Br Kieran Garvey who has just retired as the longest serving Catholic prison chaplain in New Zealand says Mr Wilson was at times disruptive in Church services and had to be told that he was part of a group and could not dominate the service by demanding special attention.
Br Kieran says many guys in prison look at themselves and realise at some point that what they have done is so despicable that they block it out.
‘You have to understand, sometimes they commit something and it’s horrible and they deny it and for them the denial becomes real.’
There are some ‘very sad cases’ in the prison, says Br Kieran who has worked at Wellington Prison for 40 years. ‘When you hear of the lives that some of these people go through’ it is easy to understand why they end up in prison. ‘People don’t realise the background some people have [to overcome].’
New Zealand is a highly punitive society, and this is fuelled by a media that highlights the worst aspects of a guy who is being released from prison. There are only a few guys who are difficult yet the media focuses on them instead of ‘the 95 percent who are successful’.
The problem is that you have two main political parties competing to be hard on crime.
When Br Kieran started in the chaplaincy in 1972, Wellington Prison had a full-time social worker, a full-time teacher and an activities officer at the prison. Now these professional staff are provided only at a regional level.
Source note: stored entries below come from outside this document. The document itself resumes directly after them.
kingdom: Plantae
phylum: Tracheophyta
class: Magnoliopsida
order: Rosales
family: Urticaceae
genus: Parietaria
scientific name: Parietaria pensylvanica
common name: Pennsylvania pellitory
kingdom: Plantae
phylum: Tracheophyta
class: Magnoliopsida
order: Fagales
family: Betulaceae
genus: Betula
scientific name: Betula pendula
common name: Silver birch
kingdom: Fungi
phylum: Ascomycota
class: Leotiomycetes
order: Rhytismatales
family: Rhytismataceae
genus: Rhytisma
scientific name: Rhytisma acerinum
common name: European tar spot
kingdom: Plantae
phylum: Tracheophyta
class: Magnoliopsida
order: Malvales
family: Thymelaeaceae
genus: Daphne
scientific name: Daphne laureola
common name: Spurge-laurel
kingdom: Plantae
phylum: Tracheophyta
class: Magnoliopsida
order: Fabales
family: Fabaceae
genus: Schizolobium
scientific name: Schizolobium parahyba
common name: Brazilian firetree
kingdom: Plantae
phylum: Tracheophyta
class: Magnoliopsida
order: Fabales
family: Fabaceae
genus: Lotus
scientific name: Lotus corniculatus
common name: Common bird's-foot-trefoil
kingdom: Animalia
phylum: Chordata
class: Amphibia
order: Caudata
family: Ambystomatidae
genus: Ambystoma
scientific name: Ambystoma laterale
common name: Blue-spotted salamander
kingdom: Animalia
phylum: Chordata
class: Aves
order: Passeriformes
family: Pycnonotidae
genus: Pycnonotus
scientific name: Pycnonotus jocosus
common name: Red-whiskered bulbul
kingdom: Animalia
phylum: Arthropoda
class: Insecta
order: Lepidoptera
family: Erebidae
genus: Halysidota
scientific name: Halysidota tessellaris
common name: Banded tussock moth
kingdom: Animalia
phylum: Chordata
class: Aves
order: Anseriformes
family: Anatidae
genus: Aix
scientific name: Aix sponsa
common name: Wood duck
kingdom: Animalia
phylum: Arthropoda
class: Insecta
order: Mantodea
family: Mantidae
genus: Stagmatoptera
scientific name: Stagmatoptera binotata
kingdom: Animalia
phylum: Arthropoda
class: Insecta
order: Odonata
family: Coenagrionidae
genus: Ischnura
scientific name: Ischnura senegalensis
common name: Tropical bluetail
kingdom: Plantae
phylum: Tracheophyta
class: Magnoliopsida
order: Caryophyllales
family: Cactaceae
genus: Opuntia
‘We used to have activities that came under social interaction; for example, there was a good debating club, a public speaking club and other evening activities. But all that is gone, we’re told, because the prison doesn’t have the staff.’
Now there is no socialising because the prison is locked at 4.30pm and does not open until 8am.
‘The chaplain is always the first point of contact a guy has that they can trust.’
He warned the other chaplains against stepping into the role of social worker. There’s a big delineating role between a social worker and a chaplain. He is also sorry that rehabilitation does not start as soon as a person is imprisoned when such guidance has more of a chance of succeeding.
Br Kieran who has just left for his home country of Ireland says he has had a wonderful life.
‘I am totally content. If you want to pray for me, pray to God thanking him for how good he’s been to me.’
He has ‘enjoyed every minute’ of his time in the prison service including the 17 years he spent as national prison chaplain.
He said he was pleased to receive the Queens Service Medal in 2008 when he realised it was honouring the entire prison chaplaincy. And he is proud of the Catholic Church for its commitment to providing the chaplaincy, particularly today when many chaplains are lay people and need to be paid above the stipend usually paid to a religious.